◆ **Task description**: Express every line of the rows below as a Markdown table with the columns No. and Line, numbering each line in order and omitting blank lines. Leave the pictures out of the answer.

◆ **Record extracts**:
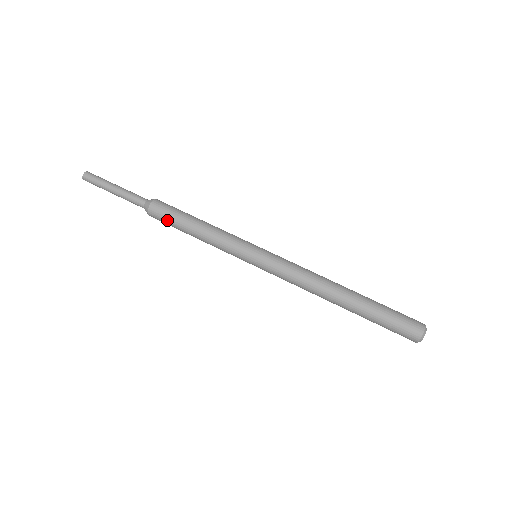
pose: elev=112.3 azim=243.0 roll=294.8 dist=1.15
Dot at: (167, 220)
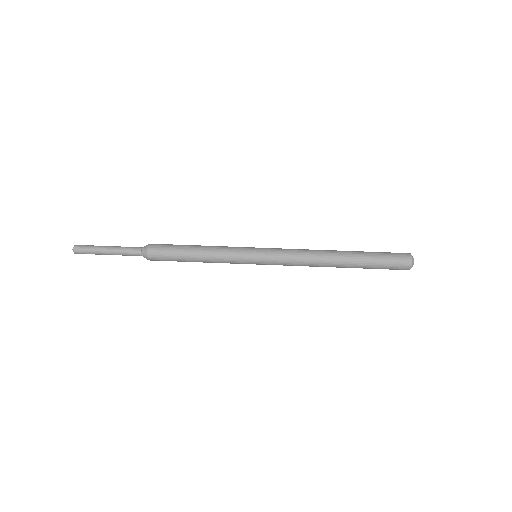
Dot at: (169, 260)
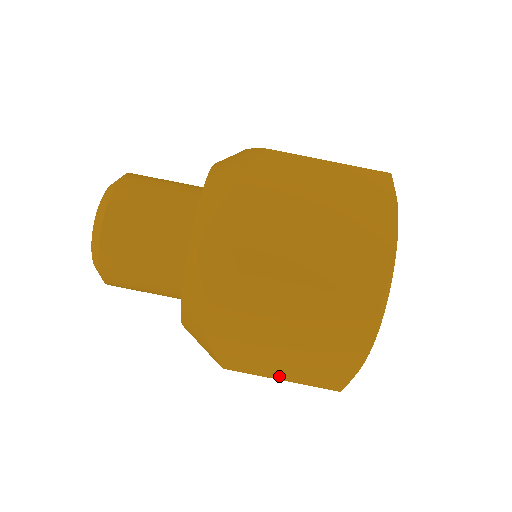
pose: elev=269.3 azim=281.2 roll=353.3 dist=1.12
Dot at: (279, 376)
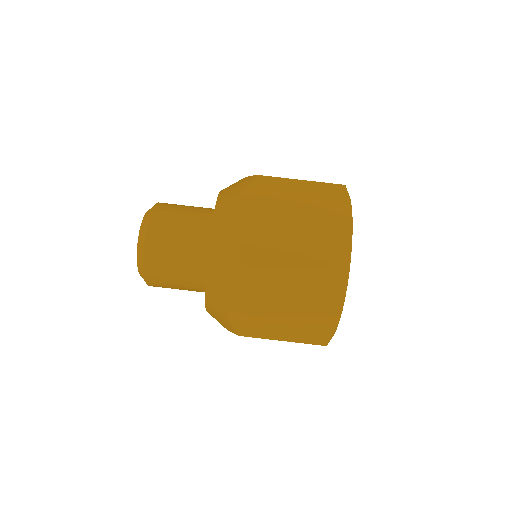
Dot at: occluded
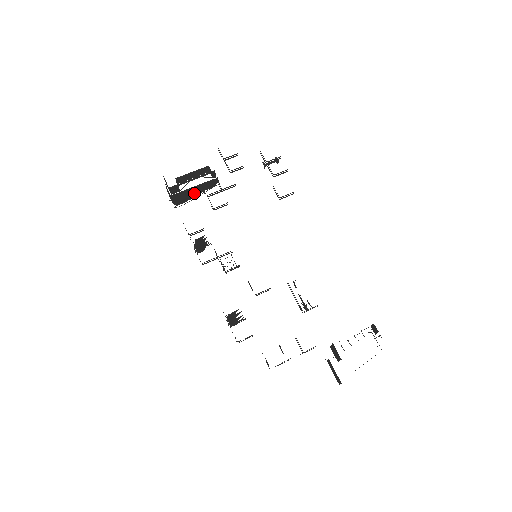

◆ **Answer to the problem**:
| No. | Line |
|---|---|
| 1 | pose: elev=112.3 azim=243.0 roll=294.8 dist=1.15 |
| 2 | Dot at: (167, 220) |
| 3 | Dot at: (169, 260) |
| 4 | pose: elev=269.3 azim=281.2 roll=353.3 dist=1.12 |
| 5 | Dot at: (279, 376) |
| 6 | Dot at: occluded |